As of September 30, 2017, the Company had gross unrecognized income tax benefits of approximately $12.8 million, of which $8.4 million, if ultimately recognized, may affect the Company's effective tax rate in the periods settled.  The Company has recorded tax positions for which the ultimate deductibility is more likely than not, but for which there is uncertainty about the timing of such deductions.  
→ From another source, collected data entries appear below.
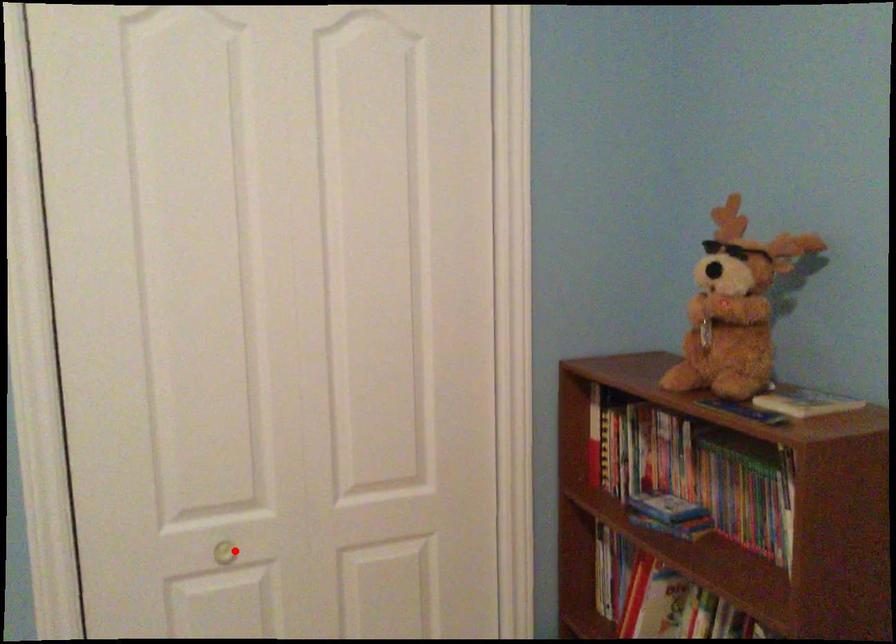
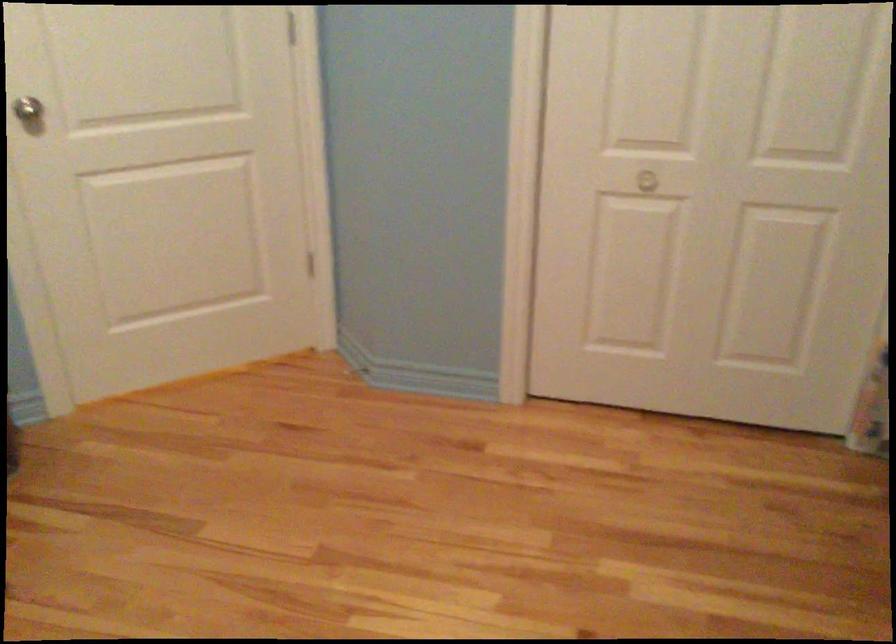
Where in the second image is the point corresponding to the highlighted location from the first image?

(658, 176)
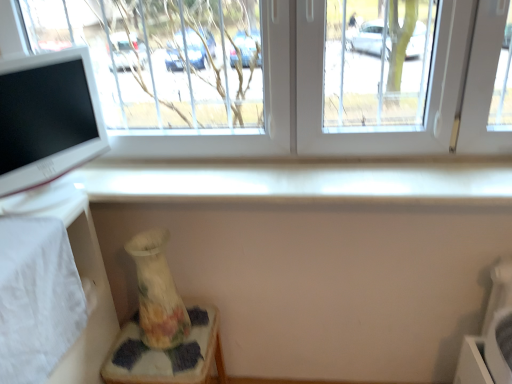
The image size is (512, 384). I want to click on free location in front of floral-patterned ceramic vase at lower left, so click(160, 363).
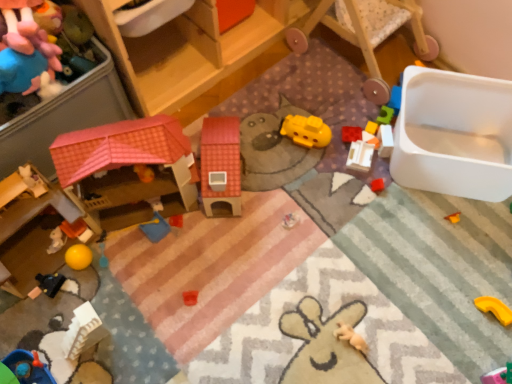
Where is `vacant region to the left of white plastic building at center-right, positioned as the 4th toy in right-to-left order`? vacant region to the left of white plastic building at center-right, positioned as the 4th toy in right-to-left order is located at coordinates (311, 168).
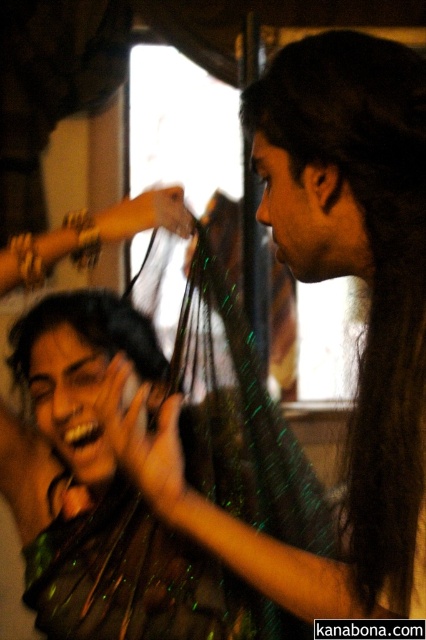
Question: Can you confirm if dark green silky hair at center is wider than shiny black hair at center?

Choices:
 (A) yes
 (B) no

Answer: (B)

Question: From the image, what is the correct spatial relationship of dark green silky hair at center in relation to shiny black hair at center?

Choices:
 (A) above
 (B) below

Answer: (A)

Question: Is dark green silky hair at center positioned at the back of shiny black hair at center?

Choices:
 (A) no
 (B) yes

Answer: (A)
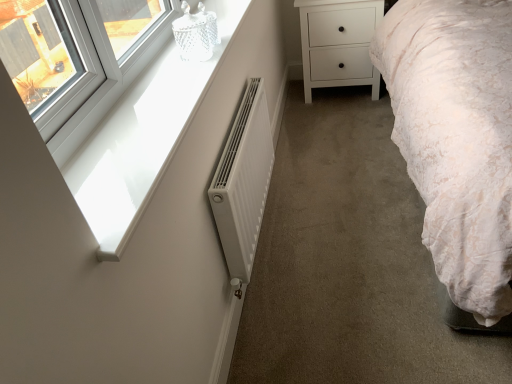
Question: Is white matte chest of drawers at center not within white matte radiator at center?

Choices:
 (A) yes
 (B) no

Answer: (A)

Question: Considering the relative positions of white matte chest of drawers at center and white matte radiator at center in the image provided, is white matte chest of drawers at center to the right of white matte radiator at center from the viewer's perspective?

Choices:
 (A) no
 (B) yes

Answer: (B)

Question: Considering the relative sizes of white matte chest of drawers at center and white matte radiator at center in the image provided, is white matte chest of drawers at center smaller than white matte radiator at center?

Choices:
 (A) no
 (B) yes

Answer: (A)

Question: From a real-world perspective, is white matte chest of drawers at center positioned over white matte radiator at center based on gravity?

Choices:
 (A) yes
 (B) no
Included in the reserves for unrecognized tax benefits at September 30, 2017 were approximately $1.5 million of reserves for which the statute of limitations is expected to expire within the next fiscal year.  If these tax benefits are ultimately recognized, such recognition, net of federal income taxes, may affect the annual effective tax rate for fiscal 2017 or fiscal 2018 along with the effective tax rate in the quarter in which the benefits are recognized. 

The Company recognizes interest related to unrecognized tax benefits as a component of interest expense and recognizes penalties related to unrecognized tax benefits as a component of income tax expense.  During the fiscal quarter and three fiscal quarters ended September 30, 2017 and the fiscal quarter and three fiscal quarters ended October 1, 2016, interest expense recorded on uncertain tax positions was not significant. The Company had approximately $1.1 million, $0.8 million, and $0.9 million of interest accrued on uncertain tax positions as of September 30, 2017, December 31, 2016, and October 1, 2016, respectively.
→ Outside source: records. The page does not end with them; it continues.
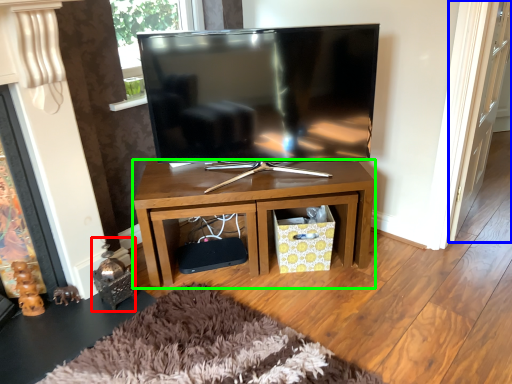
Question: Estimate the real-world distances between objects in this image. Which object is closer to toy (highlighted by a red box), glass door (highlighted by a blue box) or desk (highlighted by a green box)?

Choices:
 (A) glass door
 (B) desk

Answer: (B)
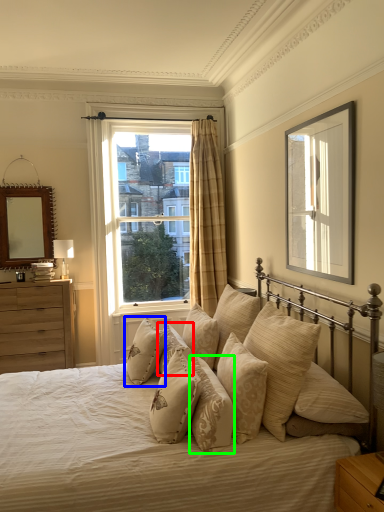
Question: Estimate the real-world distances between objects in this image. Which object is closer to pillow (highlighted by a red box), pillow (highlighted by a blue box) or pillow (highlighted by a green box)?

Choices:
 (A) pillow
 (B) pillow

Answer: (A)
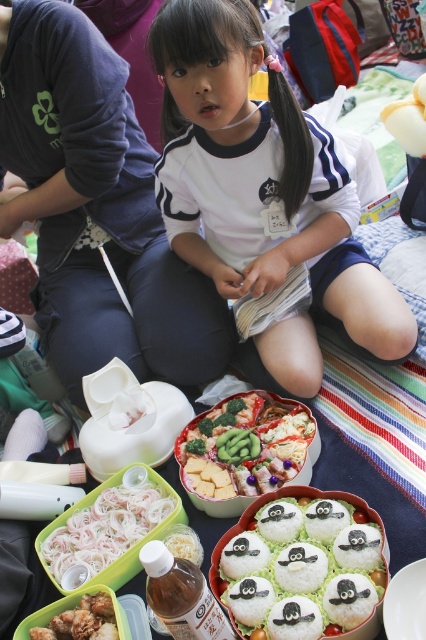
You are a photographer trying to capture the girl in the scene. You want to ensure that the point at coordinate (259, 177) is visible in your photo. Which part of the girl should you focus on to include this point?

The point at coordinate (259, 177) is on the white cotton shirt at center, so you should focus on the girl to include her shirt in the photo.

You are a photographer trying to capture the girl in the scene. Since you want to focus on her clothing, which object should you adjust your camera to prioritize between the white cotton shirt at center and the white rice with penguin designs at center?

The white cotton shirt at center is larger in size than the white rice with penguin designs at center, so you should prioritize focusing on the white cotton shirt at center as it is bigger and more prominent.

You are standing 1.5 meters away from the picnic scene. If you want to reach the point at coordinates point (x=265, y=513), will you be able to touch it without moving closer?

The distance of point (x=265, y=513) from viewer is 1.23 meters. Since you are currently 1.5 meters away, you are farther than the point, so you can reach it without moving closer.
As disclosed in note 2, the Company's adoption of ASU 2016-09 benefited consolidated income tax expense by approximately $1.7 million for the first three quarters of fiscal 2017. The adoption of ASU 2016-09 had no impact on income tax expense for financial reporting purposes in prior periods.
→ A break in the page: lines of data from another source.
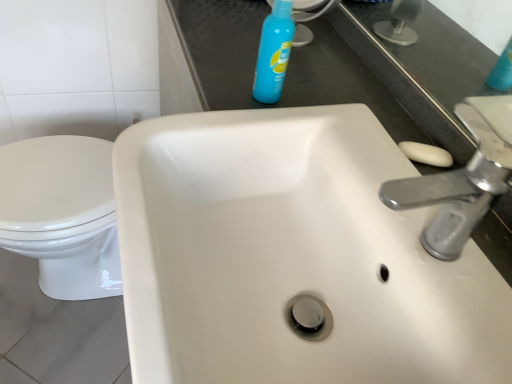
Question: Does blue plastic spray bottle at upper center have a lesser width compared to silver metallic faucet at upper right?

Choices:
 (A) yes
 (B) no

Answer: (A)

Question: Does blue plastic spray bottle at upper center have a smaller size compared to silver metallic faucet at upper right?

Choices:
 (A) no
 (B) yes

Answer: (B)

Question: Could you tell me if blue plastic spray bottle at upper center is turned towards silver metallic faucet at upper right?

Choices:
 (A) no
 (B) yes

Answer: (A)

Question: From the image's perspective, is blue plastic spray bottle at upper center beneath silver metallic faucet at upper right?

Choices:
 (A) no
 (B) yes

Answer: (A)

Question: Is blue plastic spray bottle at upper center at the right side of silver metallic faucet at upper right?

Choices:
 (A) yes
 (B) no

Answer: (B)

Question: In terms of size, does white ceramic sink at center appear bigger or smaller than white glossy toilet at lower left?

Choices:
 (A) big
 (B) small

Answer: (B)

Question: Is point (342, 355) closer or farther from the camera than point (108, 273)?

Choices:
 (A) farther
 (B) closer

Answer: (B)

Question: Is white ceramic sink at center inside the boundaries of white glossy toilet at lower left, or outside?

Choices:
 (A) inside
 (B) outside

Answer: (B)

Question: In terms of height, does white ceramic sink at center look taller or shorter compared to white glossy toilet at lower left?

Choices:
 (A) tall
 (B) short

Answer: (B)

Question: In terms of height, does blue plastic spray bottle at upper center look taller or shorter compared to white ceramic sink at center?

Choices:
 (A) tall
 (B) short

Answer: (B)

Question: Is blue plastic spray bottle at upper center situated inside white ceramic sink at center or outside?

Choices:
 (A) inside
 (B) outside

Answer: (B)

Question: Considering the relative positions of blue plastic spray bottle at upper center and white ceramic sink at center in the image provided, is blue plastic spray bottle at upper center to the left or to the right of white ceramic sink at center?

Choices:
 (A) left
 (B) right

Answer: (A)

Question: Relative to white ceramic sink at center, is blue plastic spray bottle at upper center in front or behind?

Choices:
 (A) behind
 (B) front

Answer: (A)

Question: Is point (439, 190) closer or farther from the camera than point (153, 307)?

Choices:
 (A) closer
 (B) farther

Answer: (B)

Question: Is silver metallic faucet at upper right to the left or to the right of white ceramic sink at center in the image?

Choices:
 (A) right
 (B) left

Answer: (A)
As disclosed in note 2, the Company prospectively adopted the provisions for classification of deferred income tax assets and liabilities on the Company's consolidated balance sheet at the beginning of fiscal 2017. Classifications for deferred income tax assets and liabilities for prior periods have not been adjusted on the Company's consolidated balance sheets.    

Deferred income tax liabilities on the Company's consolidated balance sheet at September 30, 2017 increased by $36.2 million, including measurement period adjustments, due to the acquisition of Skip Hop.

For the full fiscal year 2017, the Company estimates that its consolidated effective income tax rate will be approximately 34.0%.